#### Task instructions:
Copy all lines below that use the word "cobertura".

(Data for processing)

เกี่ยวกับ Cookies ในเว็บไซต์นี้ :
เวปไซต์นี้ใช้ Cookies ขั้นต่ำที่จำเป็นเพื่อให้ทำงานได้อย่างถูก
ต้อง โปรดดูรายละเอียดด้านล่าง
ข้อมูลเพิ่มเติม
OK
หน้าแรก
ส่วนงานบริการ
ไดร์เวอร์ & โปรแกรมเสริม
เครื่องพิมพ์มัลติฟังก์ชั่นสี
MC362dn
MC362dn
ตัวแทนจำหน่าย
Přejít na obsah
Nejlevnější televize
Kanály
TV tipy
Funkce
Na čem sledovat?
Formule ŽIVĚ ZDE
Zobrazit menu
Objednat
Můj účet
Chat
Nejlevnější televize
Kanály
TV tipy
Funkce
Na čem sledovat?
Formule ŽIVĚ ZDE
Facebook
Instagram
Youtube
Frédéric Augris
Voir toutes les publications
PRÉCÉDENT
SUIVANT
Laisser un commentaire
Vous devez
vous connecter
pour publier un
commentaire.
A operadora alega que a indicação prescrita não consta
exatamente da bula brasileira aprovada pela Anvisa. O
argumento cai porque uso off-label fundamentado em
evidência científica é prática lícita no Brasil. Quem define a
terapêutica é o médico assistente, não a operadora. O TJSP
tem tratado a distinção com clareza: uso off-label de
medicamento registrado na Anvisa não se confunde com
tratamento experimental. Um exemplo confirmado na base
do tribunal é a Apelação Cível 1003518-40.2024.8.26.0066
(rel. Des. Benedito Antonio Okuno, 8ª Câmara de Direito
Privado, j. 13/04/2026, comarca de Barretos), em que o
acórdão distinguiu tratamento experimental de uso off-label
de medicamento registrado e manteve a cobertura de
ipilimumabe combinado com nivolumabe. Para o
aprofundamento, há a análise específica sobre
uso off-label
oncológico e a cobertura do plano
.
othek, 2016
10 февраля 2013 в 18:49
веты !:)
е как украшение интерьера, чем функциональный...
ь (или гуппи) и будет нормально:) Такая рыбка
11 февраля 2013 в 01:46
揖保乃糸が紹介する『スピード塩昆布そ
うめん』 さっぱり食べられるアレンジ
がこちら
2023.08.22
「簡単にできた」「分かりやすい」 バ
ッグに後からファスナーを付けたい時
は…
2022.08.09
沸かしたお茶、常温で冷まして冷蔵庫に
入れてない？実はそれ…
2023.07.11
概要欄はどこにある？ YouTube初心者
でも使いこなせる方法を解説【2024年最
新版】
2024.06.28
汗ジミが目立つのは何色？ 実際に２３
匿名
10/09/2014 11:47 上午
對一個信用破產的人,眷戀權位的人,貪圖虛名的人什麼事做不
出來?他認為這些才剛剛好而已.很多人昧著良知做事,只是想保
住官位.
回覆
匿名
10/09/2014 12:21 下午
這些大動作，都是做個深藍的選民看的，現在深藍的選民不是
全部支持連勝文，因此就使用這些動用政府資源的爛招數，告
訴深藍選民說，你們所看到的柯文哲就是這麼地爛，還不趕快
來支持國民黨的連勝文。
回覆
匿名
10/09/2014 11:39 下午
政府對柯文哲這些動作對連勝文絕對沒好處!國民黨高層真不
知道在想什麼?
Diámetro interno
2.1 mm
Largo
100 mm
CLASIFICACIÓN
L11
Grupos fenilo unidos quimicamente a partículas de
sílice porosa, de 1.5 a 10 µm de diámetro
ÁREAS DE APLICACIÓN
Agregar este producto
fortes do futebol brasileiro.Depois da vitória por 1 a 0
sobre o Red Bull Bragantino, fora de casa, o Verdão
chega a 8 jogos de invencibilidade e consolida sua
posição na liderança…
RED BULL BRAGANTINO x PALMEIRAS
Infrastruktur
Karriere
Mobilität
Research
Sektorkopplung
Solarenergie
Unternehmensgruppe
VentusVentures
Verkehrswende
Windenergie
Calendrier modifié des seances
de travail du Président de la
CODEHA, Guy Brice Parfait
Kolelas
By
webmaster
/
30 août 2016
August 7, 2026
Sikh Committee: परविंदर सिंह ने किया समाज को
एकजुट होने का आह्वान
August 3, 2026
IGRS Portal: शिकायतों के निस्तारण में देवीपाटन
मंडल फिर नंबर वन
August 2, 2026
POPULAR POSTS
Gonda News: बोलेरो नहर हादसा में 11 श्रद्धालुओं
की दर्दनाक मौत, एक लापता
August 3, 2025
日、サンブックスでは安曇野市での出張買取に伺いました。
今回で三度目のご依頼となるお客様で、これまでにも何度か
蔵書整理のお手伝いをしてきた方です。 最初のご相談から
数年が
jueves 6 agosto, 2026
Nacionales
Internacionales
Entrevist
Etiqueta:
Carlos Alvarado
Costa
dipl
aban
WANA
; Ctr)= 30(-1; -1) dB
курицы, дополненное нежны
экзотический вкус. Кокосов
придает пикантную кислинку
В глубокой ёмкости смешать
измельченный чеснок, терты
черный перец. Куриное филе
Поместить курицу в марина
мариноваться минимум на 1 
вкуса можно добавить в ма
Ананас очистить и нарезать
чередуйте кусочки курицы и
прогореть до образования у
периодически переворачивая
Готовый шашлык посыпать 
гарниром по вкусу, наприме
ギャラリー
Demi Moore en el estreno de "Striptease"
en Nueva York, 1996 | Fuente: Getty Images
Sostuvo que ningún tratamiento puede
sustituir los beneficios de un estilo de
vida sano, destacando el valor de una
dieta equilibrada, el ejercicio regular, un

(End Data for processing)

#### Written response:
de medicamento registrado e manteve a cobertura de
oncológico e a cobertura do plano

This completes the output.